Mitte der ersten Halbzeit kam dann Kristjansson aufs Parkett und war gleich mit seinem ersten Wurf erfolgreich. Doch der polnische Champion war jetzt besser in der Partie und ging mit einem Zwei-Tore-Vorsprung in die Halbzeit. Nach dem Wechsel wuchs der Rückstand sogar auf vier Tore an.

Der SCM steckte nie auf, lief dem Rückstand zunächst aber vergeblich hinterher.
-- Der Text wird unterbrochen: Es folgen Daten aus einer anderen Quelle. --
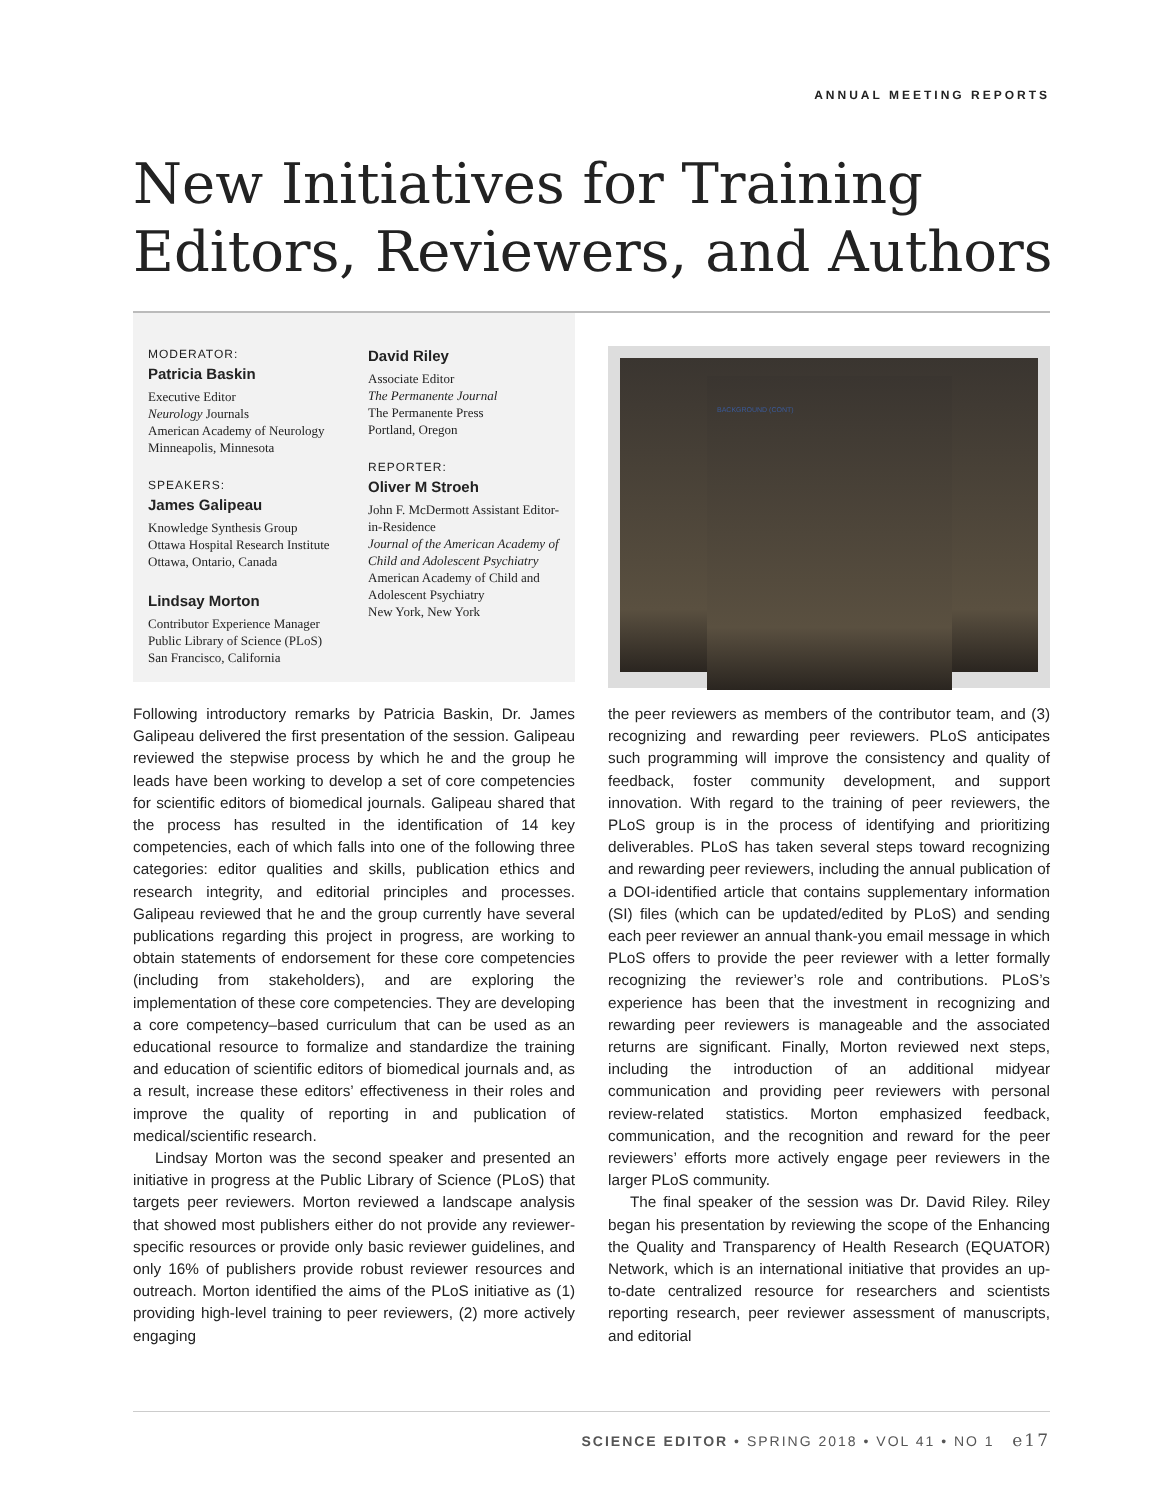ANNUAL MEETING REPORTS
New Initiatives for Training Editors, Reviewers, and Authors
MODERATOR:
Patricia Baskin
Executive Editor
Neurology Journals
American Academy of Neurology
Minneapolis, Minnesota
SPEAKERS:
James Galipeau
Knowledge Synthesis Group
Ottawa Hospital Research Institute
Ottawa, Ontario, Canada
Lindsay Morton
Contributor Experience Manager
Public Library of Science (PLoS)
San Francisco, California
David Riley
Associate Editor
The Permanente Journal
The Permanente Press
Portland, Oregon
REPORTER:
Oliver M Stroeh
John F. McDermott Assistant Editor-in-Residence
Journal of the American Academy of Child and Adolescent Psychiatry
American Academy of Child and Adolescent Psychiatry
New York, New York
BACKGROUND (CONT)
Following introductory remarks by Patricia Baskin, Dr. James Galipeau delivered the first presentation of the session. Galipeau reviewed the stepwise process by which he and the group he leads have been working to develop a set of core competencies for scientific editors of biomedical journals. Galipeau shared that the process has resulted in the identification of 14 key competencies, each of which falls into one of the following three categories: editor qualities and skills, publication ethics and research integrity, and editorial principles and processes. Galipeau reviewed that he and the group currently have several publications regarding this project in progress, are working to obtain statements of endorsement for these core competencies (including from stakeholders), and are exploring the implementation of these core competencies. They are developing a core competency–based curriculum that can be used as an educational resource to formalize and standardize the training and education of scientific editors of biomedical journals and, as a result, increase these editors’ effectiveness in their roles and improve the quality of reporting in and publication of medical/scientific research.
Lindsay Morton was the second speaker and presented an initiative in progress at the Public Library of Science (PLoS) that targets peer reviewers. Morton reviewed a landscape analysis that showed most publishers either do not provide any reviewer-specific resources or provide only basic reviewer guidelines, and only 16% of publishers provide robust reviewer resources and outreach. Morton identified the aims of the PLoS initiative as (1) providing high-level training to peer reviewers, (2) more actively engaging
the peer reviewers as members of the contributor team, and (3) recognizing and rewarding peer reviewers. PLoS anticipates such programming will improve the consistency and quality of feedback, foster community development, and support innovation. With regard to the training of peer reviewers, the PLoS group is in the process of identifying and prioritizing deliverables. PLoS has taken several steps toward recognizing and rewarding peer reviewers, including the annual publication of a DOI-identified article that contains supplementary information (SI) files (which can be updated/edited by PLoS) and sending each peer reviewer an annual thank-you email message in which PLoS offers to provide the peer reviewer with a letter formally recognizing the reviewer’s role and contributions. PLoS’s experience has been that the investment in recognizing and rewarding peer reviewers is manageable and the associated returns are significant. Finally, Morton reviewed next steps, including the introduction of an additional midyear communication and providing peer reviewers with personal review-related statistics. Morton emphasized feedback, communication, and the recognition and reward for the peer reviewers’ efforts more actively engage peer reviewers in the larger PLoS community.
The final speaker of the session was Dr. David Riley. Riley began his presentation by reviewing the scope of the Enhancing the Quality and Transparency of Health Research (EQUATOR) Network, which is an international initiative that provides an up-to-date centralized resource for researchers and scientists reporting research, peer reviewer assessment of manuscripts, and editorial
SCIENCE EDITOR • SPRING 2018 • VOL 41 • NO 1 e17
Das sportliche Geschehen rückte 12:20 Minuten vor dem Ende beim Stand von 20:22 jedoch in den Hintergrund, als die Partie wegen eines medizinischen Notfalls auf der Tribüne für 13 Minuten unterbrochen werden musste.

«Geschichten, die nur der Sport schreibt»

Als es weiterging, schaffte Magdeburg den Gleichstand und vier Minuten vor dem Ende beim 25:24 erstmals wieder eine Führung, die jedoch keinen Bestand hatte. So ging es in die Verlängerung, in der der SCM das bessere Ende für sich hatte. Bester Werfer beim deutschen Vizemeister war Kay Smits mit acht Toren. Kristjansson brachte es immerhin auf sechs Treffer.

«Das sind die Geschichten, die nur der Sport schreibt», sagte Wiegert über das unerwartete Blitz-Comeback von Kristjansson. Der Isländer selbst konnte es kaum fassen. «Ich habe wirklich keine Ahnung, wie das gegangen ist. Die Schulter tut jetzt sehr weh, aber das war es wert», sagte Kristjansson.

Auch Wolff äußerte größten Respekt vor dem Rückraumspieler, «der trotz seiner Schulterluxation seine Mannschaft zum Sieg geführt hat», sagte der 32-Jährige. Wolff selbst war nach der Niederlage «leer und sauer».

Achter CL-Triumph einer deutschen Mannschaft

Für den Traditionsverein aus Sachsen-Anhalt ist es der insgesamt vierte Sieg im höchsten europäischen Clubwettbewerb. 1978 und 1981 siegte der zehnmalige DDR-Meister im Europapokal der Landesmeister.

Seit der Einführung der Champions League in der Saison 1993/94 ist es der achte Triumph einer deutschen Mannschaft. Neben Magdeburg konnten auch der THW Kiel (2007, 2010, 2012, 2020), der HSV Hamburg (2013) und die SG Flensburg-Handewitt (2014) die Königsklasse gewinnen.

Im Halbfinale des Final4-Turniers hatte sich Magdeburg am Samstag in einem Handball-Krimi gegen Barcelona mit 40:39 nach Siebenmeterwerfen durchgesetzt. Vorjahresfinalist Kielce erreichte durch ein 25:24 gegen Paris Saint-Germain das Endspiel, das jedoch erneut verloren wurde. Die Polen müssen damit weiter auf den zweiten Sieg nach 2016 warten.